# YOUR INSTRUCTIONS
Where an entry holds an image, leave the image out; otherwise reproduce the entry exactly.

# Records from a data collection
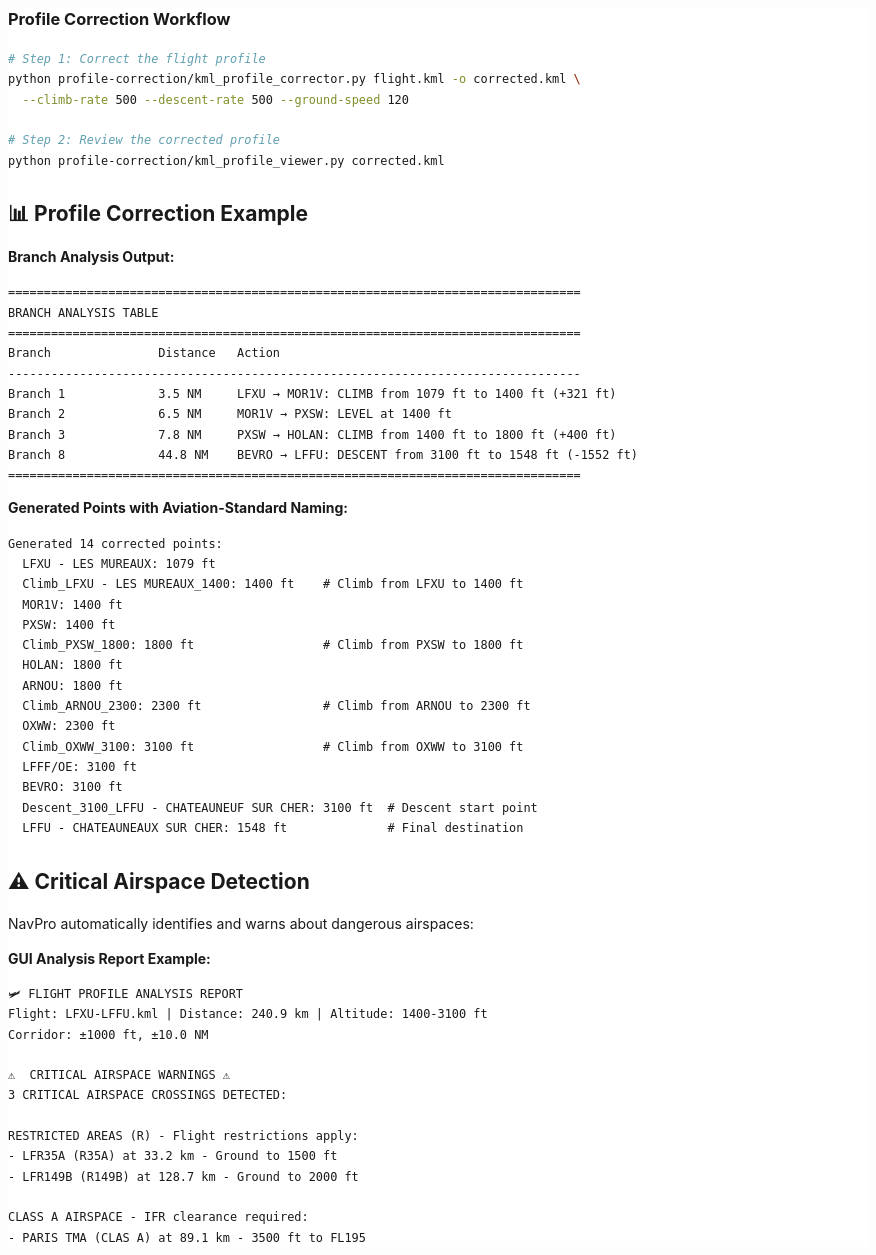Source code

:### Profile Correction Workflow
```bash
# Step 1: Correct the flight profile
python profile-correction/kml_profile_corrector.py flight.kml -o corrected.kml \
  --climb-rate 500 --descent-rate 500 --ground-speed 120

# Step 2: Review the corrected profile
python profile-correction/kml_profile_viewer.py corrected.kml
```

## 📊 Profile Correction Example

**Branch Analysis Output:**
```
================================================================================
BRANCH ANALYSIS TABLE
================================================================================
Branch               Distance   Action
--------------------------------------------------------------------------------
Branch 1             3.5 NM     LFXU → MOR1V: CLIMB from 1079 ft to 1400 ft (+321 ft)
Branch 2             6.5 NM     MOR1V → PXSW: LEVEL at 1400 ft
Branch 3             7.8 NM     PXSW → HOLAN: CLIMB from 1400 ft to 1800 ft (+400 ft)
Branch 8             44.8 NM    BEVRO → LFFU: DESCENT from 3100 ft to 1548 ft (-1552 ft)
================================================================================
```

**Generated Points with Aviation-Standard Naming:**
```
Generated 14 corrected points:
  LFXU - LES MUREAUX: 1079 ft
  Climb_LFXU - LES MUREAUX_1400: 1400 ft    # Climb from LFXU to 1400 ft
  MOR1V: 1400 ft
  PXSW: 1400 ft
  Climb_PXSW_1800: 1800 ft                  # Climb from PXSW to 1800 ft
  HOLAN: 1800 ft
  ARNOU: 1800 ft
  Climb_ARNOU_2300: 2300 ft                 # Climb from ARNOU to 2300 ft
  OXWW: 2300 ft
  Climb_OXWW_3100: 3100 ft                  # Climb from OXWW to 3100 ft
  LFFF/OE: 3100 ft
  BEVRO: 3100 ft
  Descent_3100_LFFU - CHATEAUNEUF SUR CHER: 3100 ft  # Descent start point
  LFFU - CHATEAUNEAUX SUR CHER: 1548 ft              # Final destination
```

## ⚠️ Critical Airspace Detection

NavPro automatically identifies and warns about dangerous airspaces:

**GUI Analysis Report Example:**
```
🛩️ FLIGHT PROFILE ANALYSIS REPORT
Flight: LFXU-LFFU.kml | Distance: 240.9 km | Altitude: 1400-3100 ft
Corridor: ±1000 ft, ±10.0 NM

⚠️  CRITICAL AIRSPACE WARNINGS ⚠️
3 CRITICAL AIRSPACE CROSSINGS DETECTED:

RESTRICTED AREAS (R) - Flight restrictions apply:
- LFR35A (R35A) at 33.2 km - Ground to 1500 ft
- LFR149B (R149B) at 128.7 km - Ground to 2000 ft

CLASS A AIRSPACE - IFR clearance required:
- PARIS TMA (CLAS A) at 89.1 km - 3500 ft to FL195

```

# SOLVED EXERCISE
Source code

:### Profile Correction Workflow
```bash
# Step 1: Correct the flight profile
python profile-correction/kml_profile_corrector.py flight.kml -o corrected.kml \
  --climb-rate 500 --descent-rate 500 --ground-speed 120

# Step 2: Review the corrected profile
python profile-correction/kml_profile_viewer.py corrected.kml
```

## 📊 Profile Correction Example

**Branch Analysis Output:**
```
================================================================================
BRANCH ANALYSIS TABLE
================================================================================
Branch               Distance   Action
--------------------------------------------------------------------------------
Branch 1             3.5 NM     LFXU → MOR1V: CLIMB from 1079 ft to 1400 ft (+321 ft)
Branch 2             6.5 NM     MOR1V → PXSW: LEVEL at 1400 ft
Branch 3             7.8 NM     PXSW → HOLAN: CLIMB from 1400 ft to 1800 ft (+400 ft)
Branch 8             44.8 NM    BEVRO → LFFU: DESCENT from 3100 ft to 1548 ft (-1552 ft)
================================================================================
```

**Generated Points with Aviation-Standard Naming:**
```
Generated 14 corrected points:
  LFXU - LES MUREAUX: 1079 ft
  Climb_LFXU - LES MUREAUX_1400: 1400 ft    # Climb from LFXU to 1400 ft
  MOR1V: 1400 ft
  PXSW: 1400 ft
  Climb_PXSW_1800: 1800 ft                  # Climb from PXSW to 1800 ft
  HOLAN: 1800 ft
  ARNOU: 1800 ft
  Climb_ARNOU_2300: 2300 ft                 # Climb from ARNOU to 2300 ft
  OXWW: 2300 ft
  Climb_OXWW_3100: 3100 ft                  # Climb from OXWW to 3100 ft
  LFFF/OE: 3100 ft
  BEVRO: 3100 ft
  Descent_3100_LFFU - CHATEAUNEUF SUR CHER: 3100 ft  # Descent start point
  LFFU - CHATEAUNEAUX SUR CHER: 1548 ft              # Final destination
```

## ⚠️ Critical Airspace Detection

NavPro automatically identifies and warns about dangerous airspaces:

**GUI Analysis Report Example:**
```
🛩️ FLIGHT PROFILE ANALYSIS REPORT
Flight: LFXU-LFFU.kml | Distance: 240.9 km | Altitude: 1400-3100 ft
Corridor: ±1000 ft, ±10.0 NM

⚠️  CRITICAL AIRSPACE WARNINGS ⚠️
3 CRITICAL AIRSPACE CROSSINGS DETECTED:

RESTRICTED AREAS (R) - Flight restrictions apply:
- LFR35A (R35A) at 33.2 km - Ground to 1500 ft
- LFR149B (R149B) at 128.7 km - Ground to 2000 ft

CLASS A AIRSPACE - IFR clearance required:
- PARIS TMA (CLAS A) at 89.1 km - 3500 ft to FL195

```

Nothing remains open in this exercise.